Fidelity Investments, best known as one of the world’s biggest mutual fund companies, is making a big push into institutional business where it expects to quadruple its funds under management.

Drew Lawton, the chief executive of Fidelity Management Trust Company, which holds the $100bn institutional business, said on Wednesday he saw no reason why the business should not grow to between $300bn and $400bn in three to five years.

“We shifted our emphasis to this space about six months ago because institutions seemed to be focusing more on macro issues such as funding and liabilities, and they are looking for broader-based firms such as Fidelity for that,” he said.

Mr Lawton said the institutional business had added 30 to 40 people in the past six months as it geared up for growth. It now employs about 300, and recently set up a new institutional equities arm, Pyramis. Fidelity already manages another $1,000bn in mutual and money market funds.

The group also wants to add strategies such as port-able alpha, the latest buzz-word in institutional management, which allows a customer to take above-benchmark returns from one asset class and graft it on to another. It was also adding alternative asset strategies such as leveraging, but would not offer hedge funds as such, said Mr Lawton.

He said proposed changes to pension accounting, which are under consideration by the Financial Accounting Standards Board, would result in shifts in money in the industry, both among managers and among strategies, as pension funds reviewed their plans.

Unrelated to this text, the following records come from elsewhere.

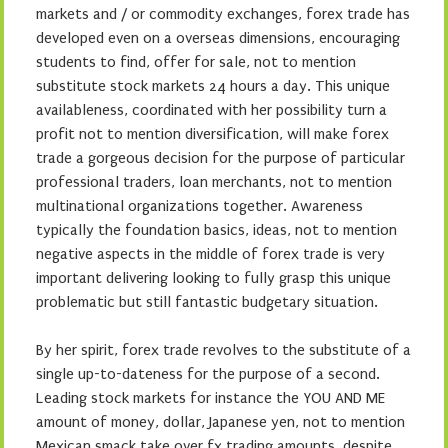
markets and / or commodity exchanges, forex trade has
developed even on a overseas dimensions, encouraging
students to find, offer for sale, not to mention
substitute stock markets 24 hours a day. This unique
availableness, coordinated with her possibility turn a
profit not to mention diversification, will make forex
trade a gorgeous decision for the purpose of particular
professional traders, loan merchants, not to mention
multinational organizations together. Awareness
typically the foundation basics, ideas, not to mention
negative aspects in the middle of forex trade is very
important delivering looking to fully grasp this unique
problematic but still fantastic budgetary situation.
By her spirit, forex trade revolves to the substitute of a
single up-to-dateness for the purpose of a second.
Leading stock markets for instance the YOU AND ME
amount of money, dollar, Japanese yen, not to mention
Mexican smack take over fx trading amounts, despite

Among other things, funds may be required to shift their accounting to a “mark to market” system which more closely reflects their liabilities.

“There will be a high velocity of money as a result of these changes . . . long-duration bond strategies will become more attractive,” he said.

Fidelity on Wednesday released the results of a survey that showed funding levels for defined benefit plans have improved in the past three years, in spite of the
recent big pension bank-ruptcies.

In 2002, only 13 per cent of plans were more than 90 per cent funded, but by last year this had risen to more than 75 per cent of plans.

The median plan also outperformed the major indices in the five years to December 2004, the survey showed.